I 100% love both my children and would have to be put in a looney bin if something ever happened to them, but having Dear Daughter and her being so much more “high needs” I’ve definitley asked myself what I was thinking and the thought of having more children (since DH and I wanted atleast 2 maybe 3) has almost completely gone out the window. I’ve been on the edge of thinking I have ppd, Dear Daughter is fussy most of the time, and every bit of my time has been taken up completely by just trying to keep her content…. which only makes me feel worse about what I’m not able to do for DS.
Would I feel like this if Dear Daughter was a more laid back baby?… idk. But I do know that having more than one child is COMPLETELY different than having just one and I’ve questioned where my logic was in adding to the responsibliity of having kids multiple times.
Flame me for being honest, but I have a hard time believing that there aren’t more moms that feel that strain atleast SOME of the time.
I think some people are missing the point of this post.
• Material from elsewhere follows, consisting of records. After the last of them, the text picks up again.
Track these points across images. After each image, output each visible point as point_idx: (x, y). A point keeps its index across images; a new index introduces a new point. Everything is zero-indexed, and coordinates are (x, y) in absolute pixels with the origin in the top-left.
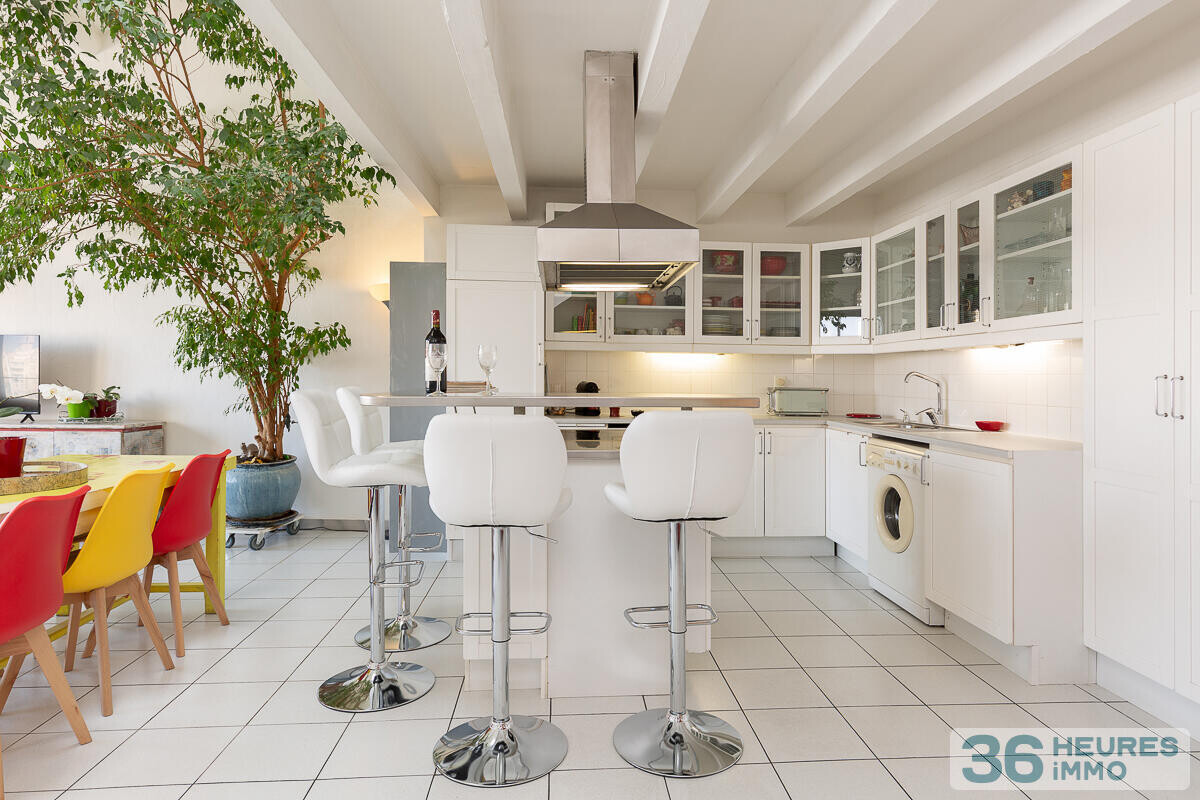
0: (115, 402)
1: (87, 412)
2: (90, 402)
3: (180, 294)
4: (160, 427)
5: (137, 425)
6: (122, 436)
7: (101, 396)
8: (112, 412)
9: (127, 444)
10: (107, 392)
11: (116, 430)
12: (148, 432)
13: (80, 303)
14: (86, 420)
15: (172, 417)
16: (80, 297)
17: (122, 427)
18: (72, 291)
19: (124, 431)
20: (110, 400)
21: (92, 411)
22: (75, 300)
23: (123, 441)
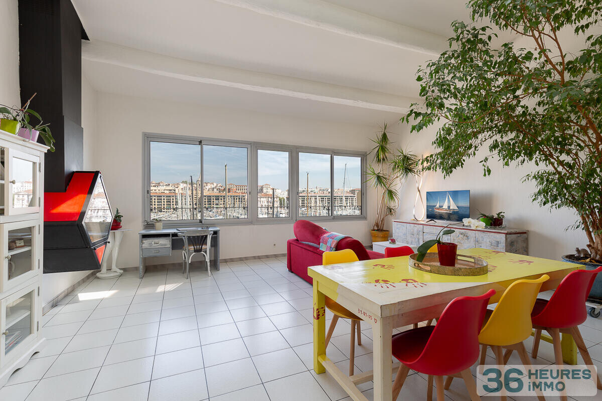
0: (502, 219)
1: (490, 224)
2: (491, 219)
3: (537, 165)
4: (525, 233)
5: (513, 231)
6: (506, 236)
7: (496, 216)
8: (501, 224)
9: (508, 240)
10: (498, 214)
11: (503, 233)
12: (519, 235)
13: (489, 174)
14: (489, 227)
15: (532, 228)
16: (489, 171)
17: (506, 232)
18: (486, 168)
19: (506, 234)
20: (500, 219)
21: (491, 223)
22: (487, 173)
23: (506, 239)
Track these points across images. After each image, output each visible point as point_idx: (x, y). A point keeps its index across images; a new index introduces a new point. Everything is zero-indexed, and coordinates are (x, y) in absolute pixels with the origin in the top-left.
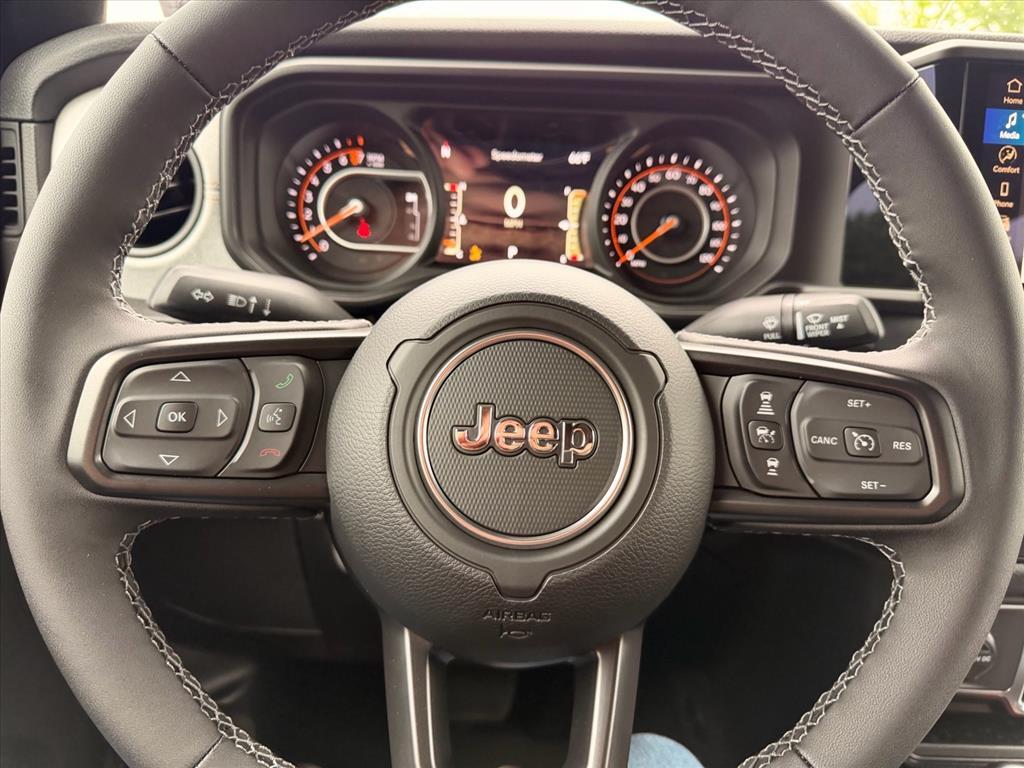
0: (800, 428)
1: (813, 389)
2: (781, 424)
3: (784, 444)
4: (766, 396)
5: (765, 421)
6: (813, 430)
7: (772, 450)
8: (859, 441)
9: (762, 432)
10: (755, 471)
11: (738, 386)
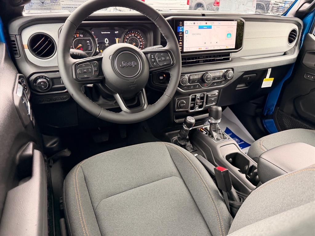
0: (157, 59)
1: (157, 54)
2: (155, 59)
3: (155, 61)
4: (152, 56)
5: (153, 59)
6: (158, 59)
7: (154, 62)
8: (163, 58)
9: (153, 60)
10: (153, 65)
11: (149, 55)
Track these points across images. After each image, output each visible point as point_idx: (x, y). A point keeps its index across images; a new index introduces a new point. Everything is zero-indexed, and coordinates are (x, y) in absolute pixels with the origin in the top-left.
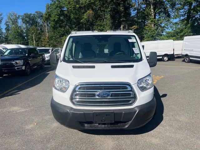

It isn’t about whether you get frustrated with your child and get momentarily annoyed and wonder what if. It is about truly wanting or not wanting your child/children.
Huge difference there! All parents get frustrated, this goes beyond frustration though.
I gave birth to my one and only 23 years ago at the age of 18. At the time I thought I was too young, but I have been a single mom the whole time and my son has thrived. I was just telling a friend with a 3yr old that it only gets better. My son and I are the best of friends. We still hang out and play video games and watch the Big Bang Theory together. We never let the day end without saying I love you. I thank God for blessing me to be his mother all these years and I am honored to be friends with such a good man.